Timings (on a standard laptop, with the symmetry break above): $$n = 2 \text{ (Fano)}: 18 \text{ ms}; \quad n = 3: 60 \text{ ms}; \quad n = 4: 0.4 \text{ s};$$ $$\quad n = 5: 1.6 \text{ s}; \quad n = 7 \text{ (commercial Dobble)}: \approx 30 \text{ s}.$$ No projective plane of order $6$ exists, by the Bruck–Ryser theorem, and the solver confirms this by eventually returning infeasible; note though that proving nonexistence is a genuine exhaustive search, far slower than finding a plane that does exist, so the time it takes is not the fraction of a second the feasible cases enjoy.
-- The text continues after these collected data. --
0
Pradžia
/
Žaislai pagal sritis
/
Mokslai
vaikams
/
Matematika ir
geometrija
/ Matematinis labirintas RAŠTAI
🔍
For $n = 10$ the model is beyond naive CP-SAT; the nonexistence result is Lam–Thiel–Swiercz’s $1989$ theorem, obtained by a much larger specialised search.
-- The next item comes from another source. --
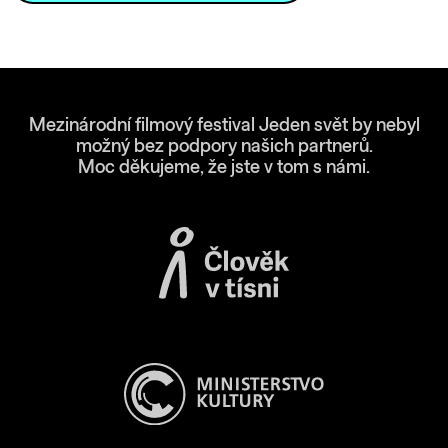
Mezinárodní filmový festival Jeden svět by nebyl
možný bez podpory našich partnerů.
Moc děkujeme, že jste v tom s námi.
The algebraic construction

For $n$ a prime power $q$, the projective plane $\mathrm{PG}(2, q)$ is built directly. Points are equivalence classes of $(a, b, c) \in \mathbb{F}_q^3 \setminus \{\mathbf{0}\}$ under scaling; lines are the same, with the duality that point $(a, b, c)$ lies on line $(u, v, w)$ if and only if $au + bv + cw = 0$ in the finite field $\mathbb{F}_q$. When $q$ is prime this is ordinary arithmetic modulo $q$; when $q$ is a proper prime power the field $\mathbb{F}_q$ is needed, since the ring $\mathbb{Z}/q\mathbb{Z}$ then has zero divisors and is not a field. For $q = 7$ this assembles a full Dobble deck in microseconds, yielding the same $57 \times 57$ incidence matrix that CP-SAT recovers by search (up to permutation of rows and columns).
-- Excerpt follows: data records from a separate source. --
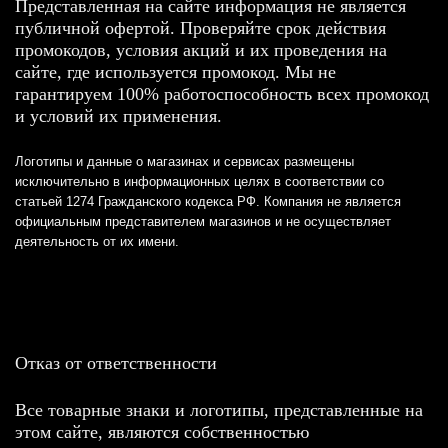
Представленная на сайте информация не является
публичной офертой. Проверяйте срок действия
промокодов, условия акций и их проведения на
сайте, где используется промокод. Мы не
гарантируем 100% работоспособность всех промокод
и условий их применения.
Логотипы и данные о магазинах и сервисах размещены
исключительно в информационных целях в соответствии со
статьей 1274 Гражданского кодекса РФ. Компания не является
официальным представителем магазинов и не осуществляет
деятельность от их имени.
Отказ от ответственности
Все товарные знаки и логотипы, представленные на
этом сайте, являются собственностью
Sources. Projective planes entered finite geometry in the late nineteenth century through the work of Karl von Staudt and Theodor Reye; the Fano plane is named after Gino Fano ($1892$). The classical existence theorem for planes of prime power order is due to Veblen and Wedderburn ($1907$). The Bruck–Ryser nonexistence theorem ($1949$) rules out orders $n \equiv 1, 2 \pmod{4}$ unless $n$ is a sum of two squares. The nonexistence for $n = 10$ is due to Lam, Thiel, and Swiercz (Canadian Journal of Mathematics, $1989$), a major computational result that occupied several Cray years. The Bruck–Ryser theorem also rules out orders $21$ and $22$ (neither is a sum of two squares, and both are $\equiv 1, 2 \pmod 4$), so the smallest orders whose existence is currently open are $n = 12, 15, 18, 20, 24, \ldots$. The mapping of finite projective planes to a physical game of cards has a longer history than the commercial product suggests: in $1976$ the French enthusiast Jacques Cottereau devised an unpublished set of $31$ insect cards with the shared-symbol property, and in $2008$ the game designer Denis Blanchot reworked the idea into Dobble, published in $2009$.